The low center of gravity will make it particularly comfortable for people sensitive to motion sickness, with a very steady and gentle ride motion. The Yanmar diesel is 36 horsepower and swings a 16″x 13″three blade propeller. Our GPS showed a best cruising speed of 8.9 MPH at a relaxed 2,900 RPM and when pressed, the Logan delivers a top speed of 11.7 MPH at 3,800 RPM.

The standard gauges tell you everything you really need to know about the little Yanmar and the optional Raytheon autopilot and chart plotter makes setting and maintaining a course a breeze.
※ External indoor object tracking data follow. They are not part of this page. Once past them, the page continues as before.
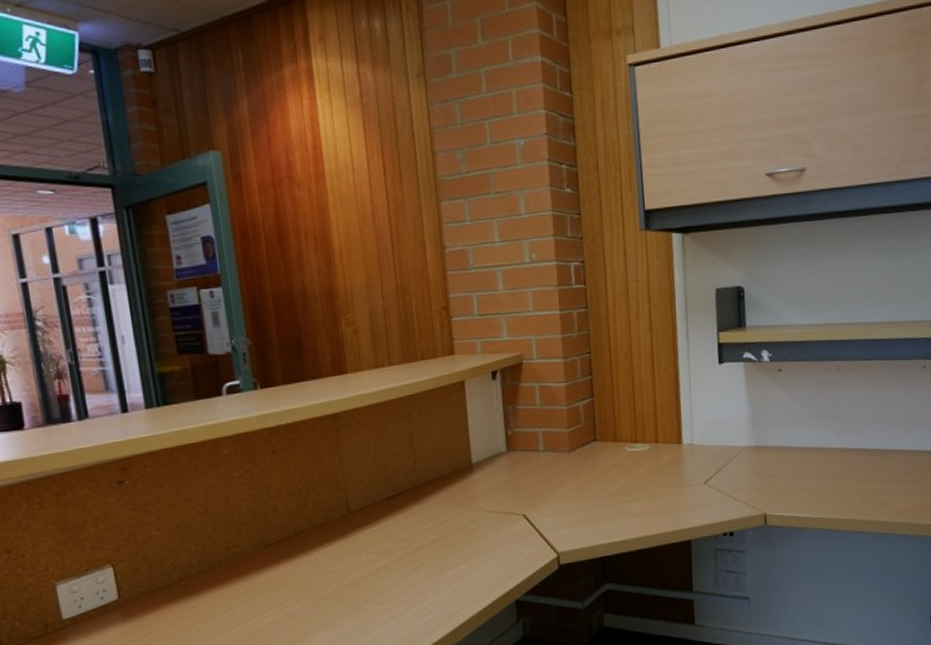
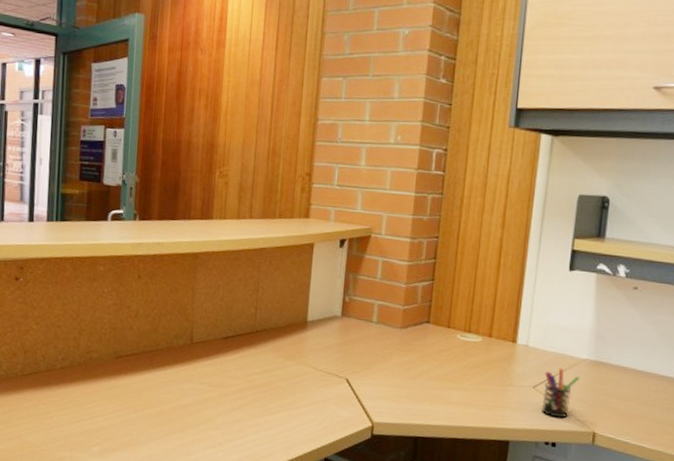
pen holder: none [712,458,745,508] -> present [542,367,580,418]

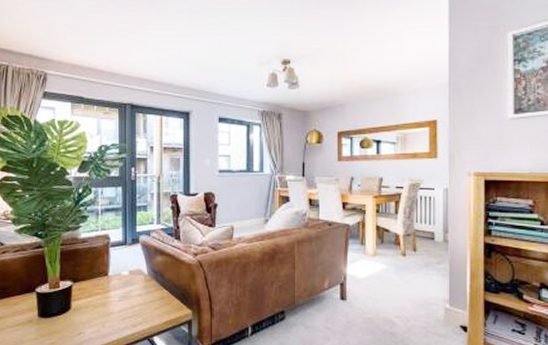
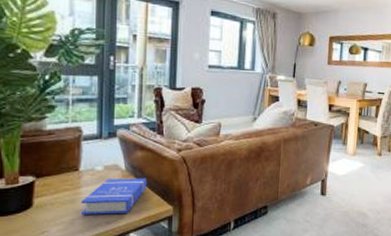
book: none [110,282,168,318] -> present [80,178,148,215]

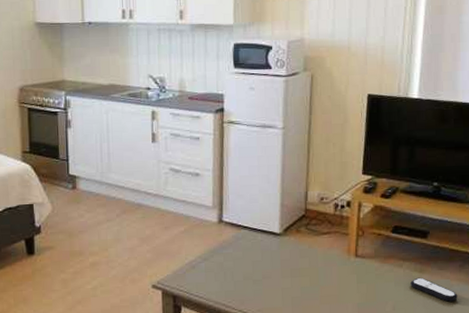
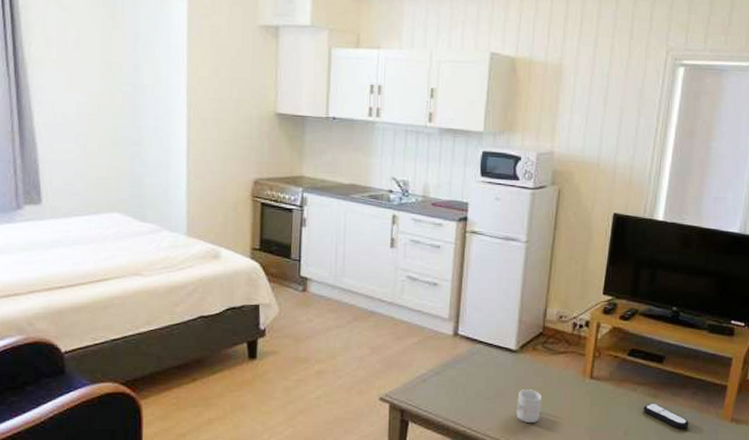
mug: none [284,270,309,303] -> present [516,389,542,424]

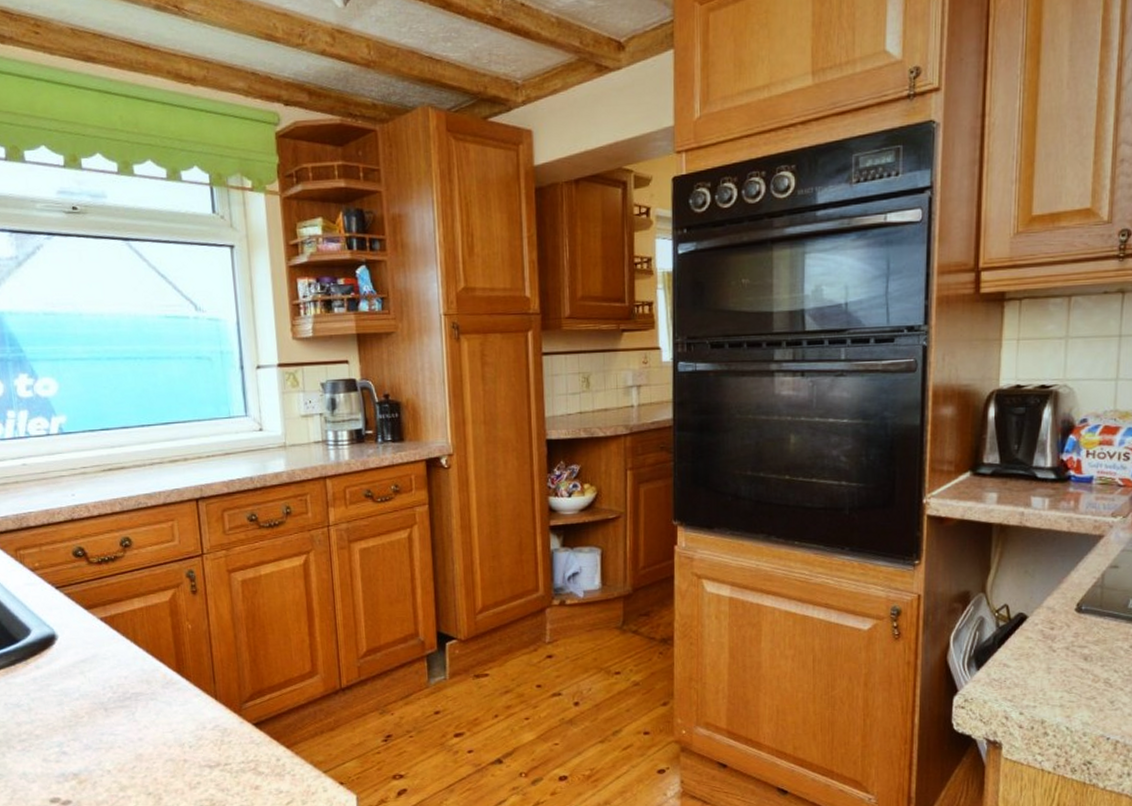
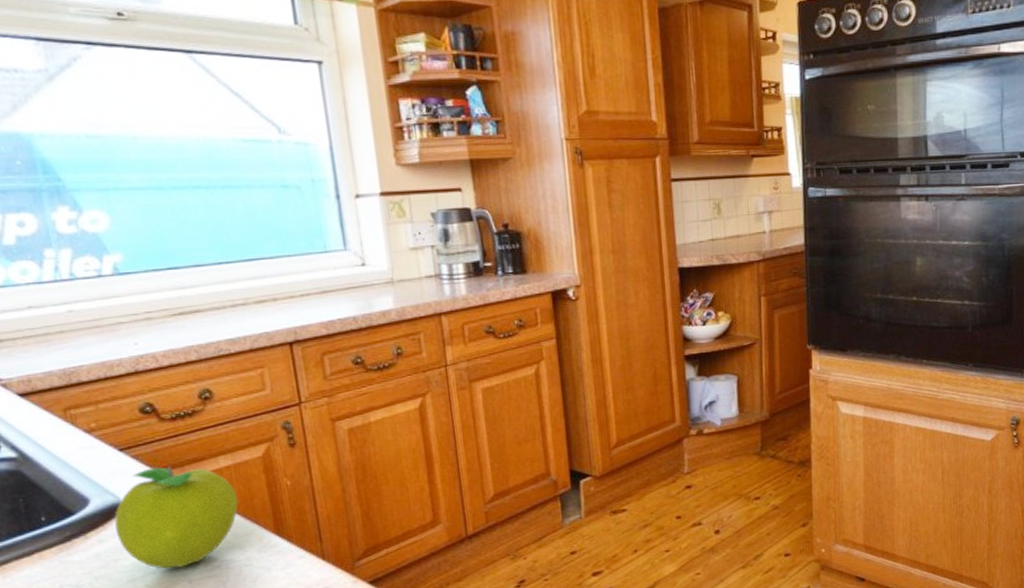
fruit: none [49,605,149,696] -> present [114,466,239,569]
The Logan tracks like an arrow thanks to the big keel yet at dockside the large rudder helps you into the slip with a minimum of fuss.

This leaves us with the impression that the Logan will go just about anywhere in economical comfort and a new Logan might even enjoy the lifespan that the original boat has had. It’s still going strong in the unforgiving waters of New Zealand, more that 90 years after her christening!

Originally published in Canadian Yachting’s January 2004 issue.

SPECIFICATIONS
IMPORTED BY
Heritage Launch Inc.
1013 Jamieson Road, RR#1
Wooler, Ontario, KOK 3MO
613-397-1608
www.heritagelaunch.com

LENGTH – 32′ 10″
BEAM – 8′
DISPLACEMENT – 7052 lb.
TRAILERING WEIGHT – 6,612 lbs.
FUEL – 79 US gal.
WATER – 79 US gal
HOLDING TANK – 100 L

ENGINE and PERFORMANCE
Test boat engine: Yanmar 3JH3 (B) Ewith standard gauges, 3 cylinder diesel, 36 hp
CRUISING SPEED (GPS) – 8.9 MPH 2,900 RPM
TOP SPEED (GPS) – 11.7 MPH 3,800 RPM

SOME OF OPTIONS ON TEST BOAT
Raymarine ST 5000 Autopilot
Emergency tiller
Complete shore power package
Cabin heater
Teak and holly sole
Electronics package
Maxwell windlass
Steadying sail
Dinghy and engine

Photo Captions:
Photo 1 – A Logan 33 goes down in New Zealand – but only into the trough of a huge Pacific roller. These waters were the birthplace of the Logan 33.
Photo 2 – Canadian distributor Fred Blair at the helm with the helm seat in a raised position, hatch open overhead and driving from the salon with single convertible berths port and starboard
Photo 3 – The cockpit and galley with wonderful stove/oven and beautiful joinery work everywhere.